AIM OF THE TASK: Once the line containing "cURL은 다양한 프로토콜을" is found, return it and every line that follows, up to and including the final line of the material, exactly as written.

DATASET RECORDS:
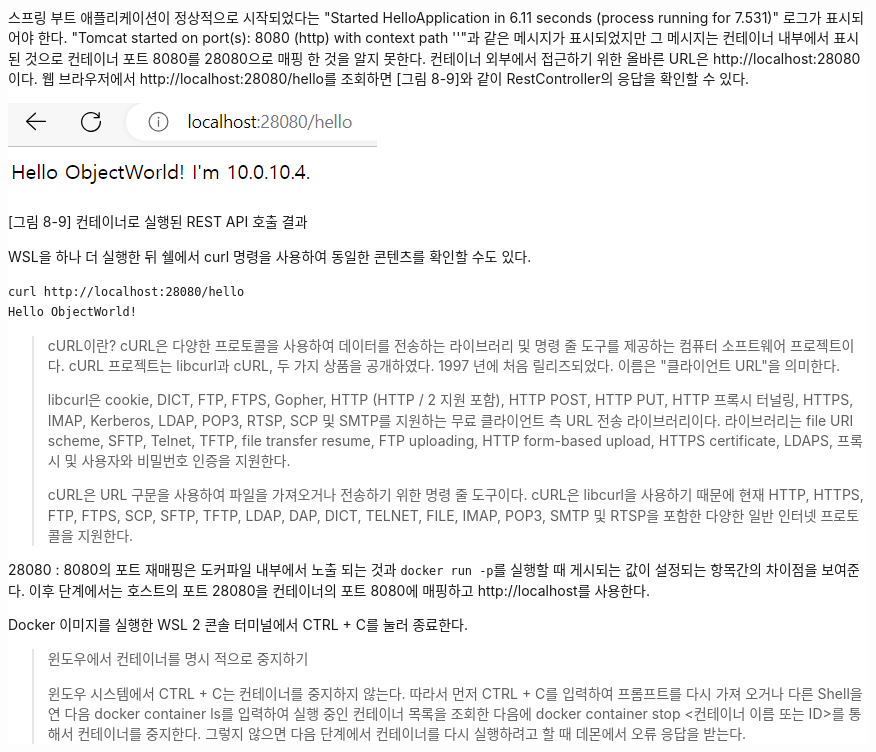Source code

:

스프링 부트 애플리케이션이 정상적으로 시작되었다는 "Started HelloApplication in 6.11 seconds (process running for 7.531)" 로그가 표시되어야 한다. "Tomcat started on port(s): 8080 (http) with context path ''"과 같은 메시지가 표시되었지만 그 메시지는 컨테이너 내부에서 표시된 것으로 컨테이너 포트 8080를 28080으로 매핑 한 것을 알지 못한다. 컨테이너 외부에서 접근하기 위한 올바른 URL은 http://localhost:28080이다. 웹 브라우저에서 http://localhost:28080/hello를 조회하면 [그림 8-9]와 같이 RestController의 응답을 확인할 수 있다.



![그림 8-9](docker/%EA%B7%B8%EB%A6%BC%208-9.png)

[그림 8-9] 컨테이너로 실행된 REST API 호출 결과 



WSL을 하나 더 실행한 뒤 쉘에서 curl 명령을 사용하여 동일한 콘텐츠를 확인할 수도 있다.



```shell
curl http://localhost:28080/hello
Hello ObjectWorld!
```



> cURL이란?
> cURL은 다양한 프로토콜을 사용하여 데이터를 전송하는 라이브러리 및 명령 줄 도구를 제공하는 컴퓨터 소프트웨어 프로젝트이다. cURL 프로젝트는 libcurl과 cURL, 두 가지 상품을 공개하였다. 1997 년에 처음 릴리즈되었다. 이름은 "클라이언트 URL"을 의미한다.
>
> libcurl은 cookie, DICT, FTP, FTPS, Gopher, HTTP (HTTP / 2 지원 포함), HTTP POST, HTTP PUT, HTTP 프록시
> 터널링, HTTPS, IMAP, Kerberos, LDAP, POP3, RTSP, SCP 및 SMTP를 지원하는 무료 클라이언트 측 URL 전송 라이브러리이다. 라이브러리는 file URI scheme, SFTP, Telnet, TFTP, file transfer resume, FTP uploading,
> HTTP form-based upload, HTTPS certificate, LDAPS, 프록시 및 사용자와 비밀번호 인증을 지원한다.
>
> cURL은 URL 구문을 사용하여 파일을 가져오거나 전송하기 위한 명령 줄 도구이다. cURL은 libcurl을 사용하기 때문에 현재 HTTP, HTTPS, FTP, FTPS, SCP, SFTP, TFTP, LDAP, DAP, DICT, TELNET, FILE, IMAP, POP3, SMTP 및 RTSP을 포함한 다양한 일반 인터넷 프로토콜을 지원한다.



28080 : 8080의 포트 재매핑은 도커파일 내부에서 노출 되는 것과  `docker run -p`를 실행할 때 게시되는 값이 설정되는 항목간의 차이점을 보여준다. 이후 단계에서는 호스트의 포트 28080을 컨테이너의 포트 8080에 매핑하고 http://localhost를 사용한다.



Docker 이미지를 실행한 WSL 2 콘솔 터미널에서 CTRL + C를 눌러 종료한다.



> 윈도우에서 컨테이너를 명시 적으로 중지하기
>
> 윈도우 시스템에서 CTRL + C는 컨테이너를 중지하지 않는다. 따라서 먼저 CTRL + C를 입력하여
> 프롬프트를 다시 가져 오거나 다른 Shell을 연 다음 docker container ls를 입력하여 실행 중인 컨테이너 목록을 조회한 다음에 docker container stop <컨테이너 이름 또는 ID>를 통해서 컨테이너를 중지한다. 그렇지 않으면 다음 단계에서 컨테이너를 다시 실행하려고 할 때 데몬에서 오류 응답을 받는다.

SOLVED PROBLEM:
> cURL은 다양한 프로토콜을 사용하여 데이터를 전송하는 라이브러리 및 명령 줄 도구를 제공하는 컴퓨터 소프트웨어 프로젝트이다. cURL 프로젝트는 libcurl과 cURL, 두 가지 상품을 공개하였다. 1997 년에 처음 릴리즈되었다. 이름은 "클라이언트 URL"을 의미한다.
>
> libcurl은 cookie, DICT, FTP, FTPS, Gopher, HTTP (HTTP / 2 지원 포함), HTTP POST, HTTP PUT, HTTP 프록시
> 터널링, HTTPS, IMAP, Kerberos, LDAP, POP3, RTSP, SCP 및 SMTP를 지원하는 무료 클라이언트 측 URL 전송 라이브러리이다. 라이브러리는 file URI scheme, SFTP, Telnet, TFTP, file transfer resume, FTP uploading,
> HTTP form-based upload, HTTPS certificate, LDAPS, 프록시 및 사용자와 비밀번호 인증을 지원한다.
>
> cURL은 URL 구문을 사용하여 파일을 가져오거나 전송하기 위한 명령 줄 도구이다. cURL은 libcurl을 사용하기 때문에 현재 HTTP, HTTPS, FTP, FTPS, SCP, SFTP, TFTP, LDAP, DAP, DICT, TELNET, FILE, IMAP, POP3, SMTP 및 RTSP을 포함한 다양한 일반 인터넷 프로토콜을 지원한다.



28080 : 8080의 포트 재매핑은 도커파일 내부에서 노출 되는 것과  `docker run -p`를 실행할 때 게시되는 값이 설정되는 항목간의 차이점을 보여준다. 이후 단계에서는 호스트의 포트 28080을 컨테이너의 포트 8080에 매핑하고 http://localhost를 사용한다.



Docker 이미지를 실행한 WSL 2 콘솔 터미널에서 CTRL + C를 눌러 종료한다.



> 윈도우에서 컨테이너를 명시 적으로 중지하기
>
> 윈도우 시스템에서 CTRL + C는 컨테이너를 중지하지 않는다. 따라서 먼저 CTRL + C를 입력하여
> 프롬프트를 다시 가져 오거나 다른 Shell을 연 다음 docker container ls를 입력하여 실행 중인 컨테이너 목록을 조회한 다음에 docker container stop <컨테이너 이름 또는 ID>를 통해서 컨테이너를 중지한다. 그렇지 않으면 다음 단계에서 컨테이너를 다시 실행하려고 할 때 데몬에서 오류 응답을 받는다.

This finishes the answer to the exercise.